Eric (glish) Costello brings Chris Laco's comments about .Net to his own site as Chris' comments reflect Eric's comments. The main issue is lock in and severe lack of choice. No the security issue that plagues Microsoft at every turn did not show up. The speed improvement in .Net over the current ASP/VB/C development is noticed and raved about. With security a growing concern on many folks minds building applications with a system that only will run on one operating system, which has the worst security record hands down, is not a great option. There are other options available.

Removing the www

Jeff Lash writes Removing the Ws from URLs over at Web Word. Jeff has some good reasons behind not needing the "Ws", but you must really understand your user's browser use before removing the Ws. You see some browsers do not respond to "vanderwal.net", they need the "www". Microsoft IE 5 and above and Netscape 6 and above understand that a person is most often trying to find a Website if they type a link into their Web browser. Older browsers do not make this assumption and the user must type the "www" and often also type the "http://" to get to the site. This is much more confusing. The administrator for the site must also ensure their DNS tables that route URLs to the site, do not require the "www". I personally find the lack of the "www" problematic as many browsers now also can handle FTP services and become the default viewer for the file structures when FTPing. This requires typing "ftp" rather than "www" in front of the "www". (I have used my rationing of " marks so I must stop)

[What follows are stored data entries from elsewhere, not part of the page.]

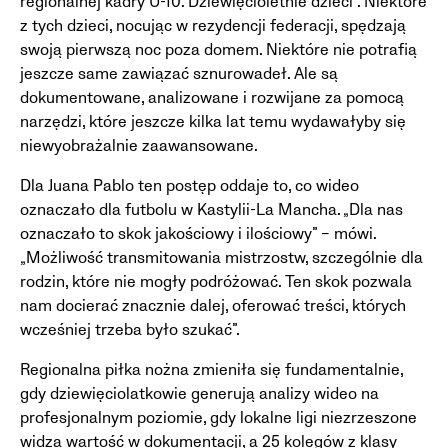
regionalnej kadry U-10. Dziewięcioletnie dzieci”. Niektóre
z tych dzieci, nocując w rezydencji federacji, spędzają
swoją pierwszą noc poza domem. Niektóre nie potrafią
jeszcze same zawiązać sznurowadeł. Ale są
dokumentowane, analizowane i rozwijane za pomocą
narzędzi, które jeszcze kilka lat temu wydawałyby się
niewyobrażalnie zaawansowane.
Dla Juana Pablo ten postęp oddaje to, co wideo
oznaczało dla futbolu w Kastylii-La Mancha. „Dla nas
oznaczało to skok jakościowy i ilościowy” – mówi.
„Możliwość transmitowania mistrzostw, szczególnie dla
rodzin, które nie mogły podróżować. Ten skok pozwala
nam docierać znacznie dalej, oferować treści, których
wcześniej trzeba było szukać”.
Regionalna piłka nożna zmieniła się fundamentalnie,
gdy dziewięciolatkowie generują analizy wideo na
profesjonalnym poziomie, gdy lokalne ligi niezrzeszone
widzą wartość w dokumentacji, a 25 kolegów z klasy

Finally a move to centralize organization's Websites is the norm

Peter Merholz wrote The Pendulum Returns: Unifying the Online Presence of Decentralized Organizations for Adaptive Path. Peter points out the needs for organizations to centralize their Web content and visual interface. Consistency helps the users greatly, I have been finding this for years. The "let every flower bloom" is has always been horrible means for organizations Internet and Intranet sites. This is does not provide for central branding and ruins a user's experience when dealing with a the organization. Research, for years, has shown a homogenized brand and information structure will greatly benefit the organization and the users. There are great cost efficiencies to be had as well. For now go read Peter's work.